If I delete a file on my computer without doing a secure delete, I know that the data is still on the disk and can still be recovered. However, I also know that in normal operation of the computer, that data will never show up again. There are no circumstances where I can create a new file and have it get filled out with the contents of the deleted file. There are certainly no circumstances where another user on my computer can do that and get my data.
I would have every expectation that this scrub option works the same way. That it defends against specialized recovery efforts, not random people making new VMs. DO's documentation says nothing to indicate otherwise.
I spun up a vm and ran "strings" on the blockdev and got this:
Some poor iPhone users in Portugal have no idea that the app they're using is backed by a webservice on a VM that gives its block storage contents to anyone who gives Digital Ocean a $5 PayPal payment.
If that isn't a data leak, I don't know what is.
But the dd thing is really embarrassing here, I mean I'd expect some data on shared hardware being recoverable using hardcore forensics, but there are enough levels between hardware and dd that using at least one of them to make old data inaccessible should be both possible and pretty cheap.
"scrub_data Optional, Boolean, this will strictly write 0s to your prior partition to ensure that all data is completely erased."

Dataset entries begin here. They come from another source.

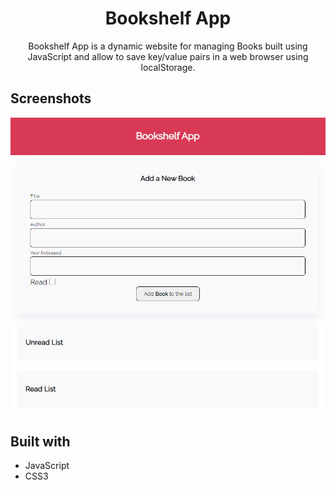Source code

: <h1 align="center">Bookshelf App</h1>

<p align="center"> Bookshelf App is a dynamic website for managing Books built using JavaScript and allow to save key/value pairs in a web browser using localStorage. </p>

## Screenshots

![Home Page](./assets/img/home.png "Home Page")

## Built with

- JavaScript
- CSS3
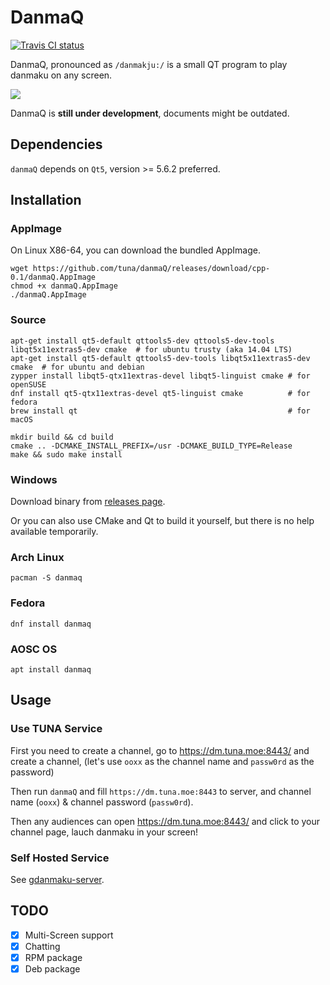
# DanmaQ  

[![Travis CI status](https://travis-ci.org/tuna/danmaQ.svg?branch=master)](https://travis-ci.org/tuna/danmaQ?branch=master)

DanmaQ, pronounced as `/danmakju:/` is a small QT program to play danmaku on any screen.

![](https://raw.githubusercontent.com/tuna/danmaQ/master/screenshots/xiaowang.png)

DanmaQ is **still under development**, documents might be outdated.

## Dependencies

`danmaQ` depends on `Qt5`, version >= 5.6.2 preferred.

## Installation

### AppImage
On Linux X86-64, you can download the bundled AppImage.
   
    wget https://github.com/tuna/danmaQ/releases/download/cpp-0.1/danmaQ.AppImage
    chmod +x danmaQ.AppImage
    ./danmaQ.AppImage

### Source

    apt-get install qt5-default qttools5-dev qttools5-dev-tools libqt5x11extras5-dev cmake  # for ubuntu trusty (aka 14.04 LTS)
    apt-get install qt5-default qttools5-dev-tools libqt5x11extras5-dev cmake  # for ubuntu and debian
    zypper install libqt5-qtx11extras-devel libqt5-linguist cmake # for openSUSE
    dnf install qt5-qtx11extras-devel qt5-linguist cmake          # for fedora
    brew install qt                                               # for macOS
    
    mkdir build && cd build 
    cmake .. -DCMAKE_INSTALL_PREFIX=/usr -DCMAKE_BUILD_TYPE=Release 
    make && sudo make install

### Windows

Download binary from [releases page](https://github.com/tuna/danmaQ/releases/).

Or you can also use CMake and Qt to build it yourself, but there is no help available temporarily.

### Arch Linux

    pacman -S danmaq

### Fedora

    dnf install danmaq

### AOSC OS

    apt install danmaq

## Usage

### Use TUNA Service

First you need to create a channel, go to https://dm.tuna.moe:8443/ and create a channel, 
(let's use `ooxx` as the channel name and `passw0rd` as the password)

Then run `danmaQ` and fill `https://dm.tuna.moe:8443` to server, 
and channel name (`ooxx`) & channel password (`passw0rd`). 

Then any audiences can open https://dm.tuna.moe:8443/ and click to your channel page,
lauch danmaku in your screen!

### Self Hosted Service

See [gdanmaku-server](https://github.com/tuna/gdanmaku-server).

## TODO

- [x] Multi-Screen support
- [x] Chatting
- [x] RPM package
- [x] Deb package
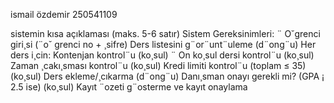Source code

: ismail özdemir
250541109

sistemin kısa açıklaması (maks. 5-6 satır)
 Sistem Gereksinimleri:
 ¨ O˘grenci giri¸si (¨o˘
 grenci no + ¸sifre)
 Ders listesini g¨or¨unt¨uleme (d¨ong¨u)
 Her ders i¸cin:
 Kontenjan kontrol¨u (ko¸sul)
 ¨ On ko¸sul dersi kontrol¨u (ko¸sul)
 Zaman ¸cakı¸sması kontrol¨u (ko¸sul)
 Kredi limiti kontrol¨u (toplam ≤ 35) (ko¸sul)
 Ders ekleme/¸cıkarma (d¨ong¨u)
 Danı¸sman onayı gerekli mi? (GPA ¡ 2.5 ise) (ko¸sul)
 Kayıt ¨ozeti g¨osterme ve kayıt onaylama
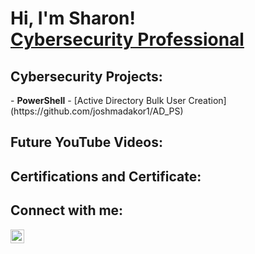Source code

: <h1>Hi, I'm Sharon! <br/> <a href="https://www.linkedin.com/in/sharon-mitchell-0755493"</a>Cybersecurity Professional</a></h1>

<h2> Cybersecurity Projects:</h2>
- <b>PowerShell</b>
  - [Active Directory Bulk User Creation](https://github.com/joshmadakor1/AD_PS)

<h2>  Future YouTube Videos:</h2>

<h2>  Certifications and Certificate:</h2>
<h2>  Connect with me:</h2>

<img align="left" alt="SharonMitchell | LinkedIn" width="22px" src="https://cdn.jsdelivr.net/npm/simple-icons@v3/icons/linkedin.svg"/>



<!---
sharontechnical2022/sharontechnical2022 is a ✨ special ✨ repository because its `README.md` (this file) appears on your GitHub profile.
You can click the Preview link to take a look at your changes.
--->

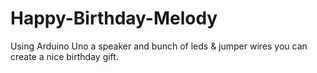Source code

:# Happy-Birthday-Melody
Using Arduino Uno a speaker and bunch of leds &amp; jumper wires you can create a nice birthday gift.
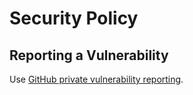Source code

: # Security Policy

## Reporting a Vulnerability

Use [GitHub private vulnerability reporting](https://docs.github.com/en/code-security/security-advisories/guidance-on-reporting-and-writing/privately-reporting-a-security-vulnerability).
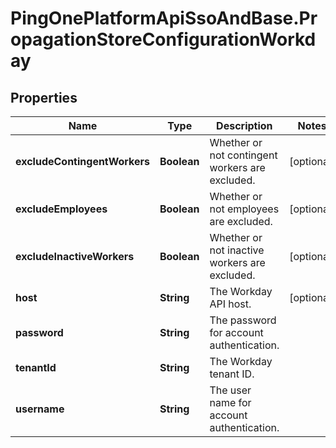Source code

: # PingOnePlatformApiSsoAndBase.PropagationStoreConfigurationWorkday

## Properties

Name | Type | Description | Notes
------------ | ------------- | ------------- | -------------
**excludeContingentWorkers** | **Boolean** | Whether or not contingent workers are excluded. | [optional] 
**excludeEmployees** | **Boolean** | Whether or not employees are excluded. | [optional] 
**excludeInactiveWorkers** | **Boolean** | Whether or not inactive workers are excluded. | [optional] 
**host** | **String** | The Workday API host. | [optional] 
**password** | **String** | The password for account authentication. | 
**tenantId** | **String** | The Workday tenant ID. | 
**username** | **String** | The user name for account authentication. | 


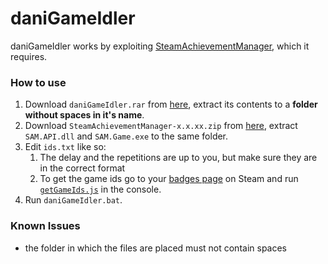 # daniGameIdler
daniGameIdler works by exploiting [SteamAchievementManager](https://github.com/gibbed/SteamAchievementManager), which it requires. 

### How to use
1. Download `daniGameIdler.rar` from [here](https://github.com/daniel-barbu/daniGameIdler/releases/latest), extract its contents to a **folder without spaces in it's name**. 
2. Download `SteamAchievementManager-x.x.xx.zip` from [here](https://github.com/gibbed/SteamAchievementManager/releases/latest), extract `SAM.API.dll` and `SAM.Game.exe` to the same folder.
3. Edit `ids.txt` like so:
   1. The delay and the repetitions are up to you, but make sure they are in the correct format
   2. To get the game ids go to your [badges page](https://steamcommunity.com/id/<YOUR-ID>/badges/) on Steam and run [`getGameIds.js`](https://github.com/daniel-barbu/daniGameIdler/raw/master/getGameIds.js) in the console.
4. Run `daniGameIdler.bat`.

### Known Issues
- the folder in which the files are placed must not contain spaces
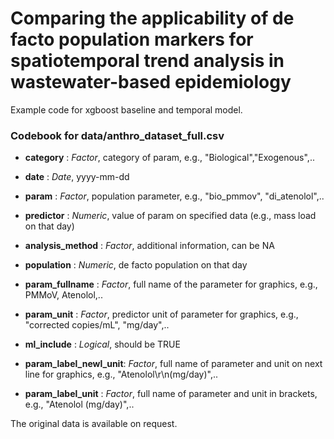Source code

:# Comparing the applicability of de facto population markers for spatiotemporal trend analysis in wastewater-based epidemiology

Example code for xgboost baseline and temporal model.

### Codebook for data/anthro_dataset_full.csv

-   **category** : *Factor*, category of param, e.g.,
    "Biological","Exogenous",..

-   **date** : *Date*, yyyy-mm-dd

-   **param** : *Factor*, population parameter, e.g., "bio_pmmov",
    "di_atenolol",..

-   **predictor** : *Numeric*, value of param on specified data (e.g.,
    mass load on that day)

-   **analysis_method** : *Factor*, additional information, can be NA

-   **population** : *Numeric*, de facto population on that day

-   **param_fullname** : *Factor*, full name of the parameter for
    graphics, e.g., PMMoV, Atenolol,..

-   **param_unit** : *Factor*, predictor unit of parameter for graphics,
    e.g., "corrected copies/mL", "mg/day",..

-   **ml_include** : *Logical*, should be TRUE

-   **param_label_newl_unit**: *Factor*, full name of parameter and unit
    on next line for graphics, e.g., "Atenolol\r\n(mg/day)",..

-   **param_label_unit** : *Factor*, full name of parameter and unit in
    brackets, e.g., "Atenolol (mg/day)",..

The original data is available on request.
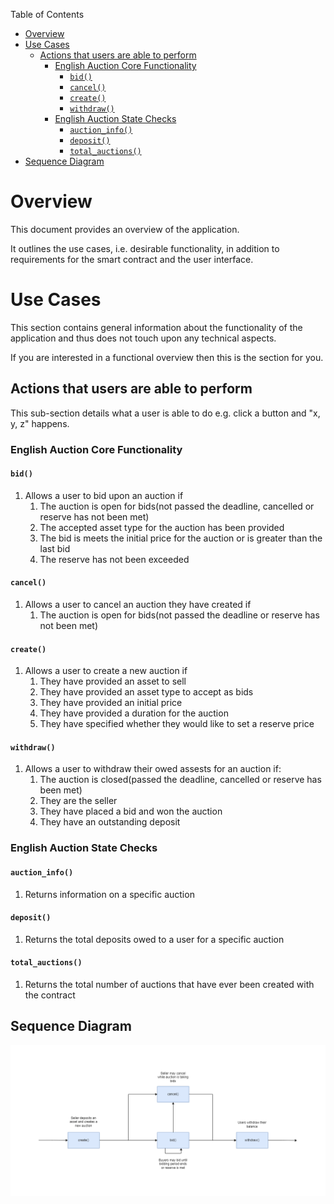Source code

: Table of Contents
- [Overview](#overview)
- [Use Cases](#use-cases)
    - [Actions that users are able to perform](#actions-that-users-are-able-to-perform)
        - [English Auction Core Functionality](#english-auction-core-functionality)
            - [`bid()`](#bid)
            - [`cancel()`](#cancel)
            - [`create()`](#create)
            - [`withdraw()`](#withdraw)
        - [English Auction State Checks](#english-auction-state-checks)
            - [`auction_info()`](#auction_info)
            - [`deposit()`](#deposit)
            - [`total_auctions()`](#total_auctions)
- [Sequence Diagram](#sequence-diagram)

# Overview

This document provides an overview of the application.

It outlines the use cases, i.e. desirable functionality, in addition to requirements for the smart contract and the user interface.

# Use Cases

This section contains general information about the functionality of the application and thus does not touch upon any technical aspects.

If you are interested in a functional overview then this is the section for you.

## Actions that users are able to perform

This sub-section details what a user is able to do e.g. click a button and "x, y, z" happens.

### English Auction Core Functionality

#### `bid()`

1. Allows a user to bid upon an auction if
    1. The auction is open for bids(not passed the deadline, cancelled or reserve has not been met)
    2. The accepted asset type for the auction has been provided
    3. The bid is meets the initial price for the auction or is greater than the last bid
    4. The reserve has not been exceeded

#### `cancel()`

1. Allows a user to cancel an auction they have created if
    1. The auction is open for bids(not passed the deadline or reserve has not been met)

#### `create()`

1. Allows a user to create a new auction if
    1. They have provided an asset to sell
    2. They have provided an asset type to accept as bids
    3. They have provided an initial price
    4. They have provided a duration for the auction
    5. They have specified whether they would like to set a reserve price

#### `withdraw()`

1. Allows a user to withdraw their owed assests for an auction if:
    1. The auction is closed(passed the deadline, cancelled or reserve has been met)
    2. They are the seller
    3. They have placed a bid and won the auction
    4. They have an outstanding deposit

### English Auction State Checks

#### `auction_info()`

1. Returns information on a specific auction

#### `deposit()`

1. Returns the total deposits owed to a user for a specific auction

#### `total_auctions()`

1. Returns the total number of auctions that have ever been created with the contract

## Sequence Diagram

![English Auction Sequence Diagram](.docs/english-auction-sequence-diagram.png)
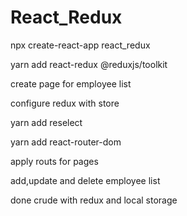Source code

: # React_Redux

npx create-react-app react_redux

yarn add react-redux @reduxjs/toolkit

create page for employee list 

configure redux with store

yarn add reselect

yarn add react-router-dom

apply routs  for pages

add,update and delete employee list

done crude with redux and local storage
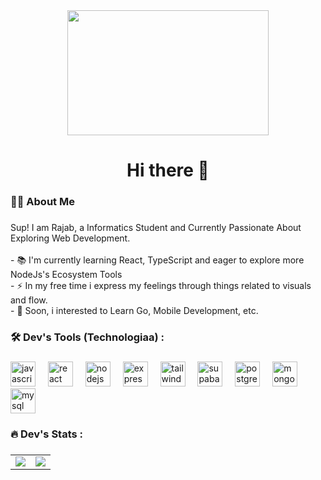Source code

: <div align="center">
  <img height="200" width="80%" src="https://media1.tenor.com/m/tYrtcSOPaL4AAAAd/bocchi-bocchi-the-rock.gif"  />
</div>

###

<h1 align="center">Hi there 👋</h1>

###

<h3 align="left">👩‍💻  About Me</h3>

###

<p align="left">Sup! I am Rajab, a Informatics Student and Currently Passionate About Exploring Web Development. <br><br>- 📚 I'm currently learning React, TypeScript and eager to explore more NodeJs's Ecosystem Tools<br>- ⚡ In my free time i express my feelings through things related to visuals and flow.<br>- 🌱 Soon, i interested to Learn  Go, Mobile Development, etc.</p>

###

<h3 align="left">🛠️ Dev's Tools (Technologiaa) :</h3>

###

<div align="left">
  <img src="https://skillicons.dev/icons?i=js" height="40" alt="javascript logo"  />
  <img width="12" />
  <img src="https://skillicons.dev/icons?i=react" height="40" alt="react logo"  />
  <img width="12" />
  <img src="https://skillicons.dev/icons?i=nodejs" height="40" alt="nodejs logo"  />
  <img width="12" />
  <img src="https://skillicons.dev/icons?i=express" height="40" alt="express logo"  />
  <img width="12" />
  <img src="https://skillicons.dev/icons?i=tailwind" height="40" alt="tailwindcss logo"  />
  <img width="12" />
  <img src="https://skillicons.dev/icons?i=supabase" height="40" alt="supabase logo"  />
  <img width="12" />
  <img src="https://skillicons.dev/icons?i=postgres" height="40" alt="postgresql logo"  />
  <img width="12" />
  <img src="https://skillicons.dev/icons?i=mongodb" height="40" alt="mongodb logo"  />
  <img width="12" />
  <img src="https://skillicons.dev/icons?i=mysql" height="40" alt="mysql logo"  />
</div>

###

<h3 align="left">🔥  Dev's Stats :</h3>

###

<p align="center">
  <table>
    <tr>
      <td>
        <img src="https://github-readme-stats.vercel.app/api?username=Felienz&theme=highcontrast&show_icons=true&hide_border=true&count_private=true" />
      </td>
      <td>
        <img src="https://github-readme-stats.vercel.app/api/top-langs/?username=Felienz&theme=highcontrast&show_icons=true&hide_border=true&layout=compact" />
      </td>
    </tr>
  </table>
</p>

###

If I didn't already know about this issue, I would never Have thought that leaving this option out would leak all of my data. My reading of the above option would be that, with it off, they would leave your data on the drive until it was reused, leaving open the possibility that e.g. the FBI could seize the equipment in the meantime and access it.
The opposite of "write zeroes to your partition" is not "give all of your data to the next customer".
The feature now works if you use it. By design if you don't use it you don't wipe the disk (saving you money).
It's pretty easy nowadays to scrub a drive. Writing zeroes would suffice.
Personally, I'd worry more about what data is being leaked when your VM is paged to disk on your provider's servers. Parts of each of your VMs will probably reside in the pagefile at some point, so therefore writing zeroes won't save you if the provider has bad disposal practices (like not scrubbing before disposal). So it seems impossible not to have to trust a cloud computing provider whatsoever; some basic trust seems to be a requirement.
But that minimum level of trust should be the extent to which you trust them. Not scrubbing your drive before handing it over is placing faith where faith doesn't belong.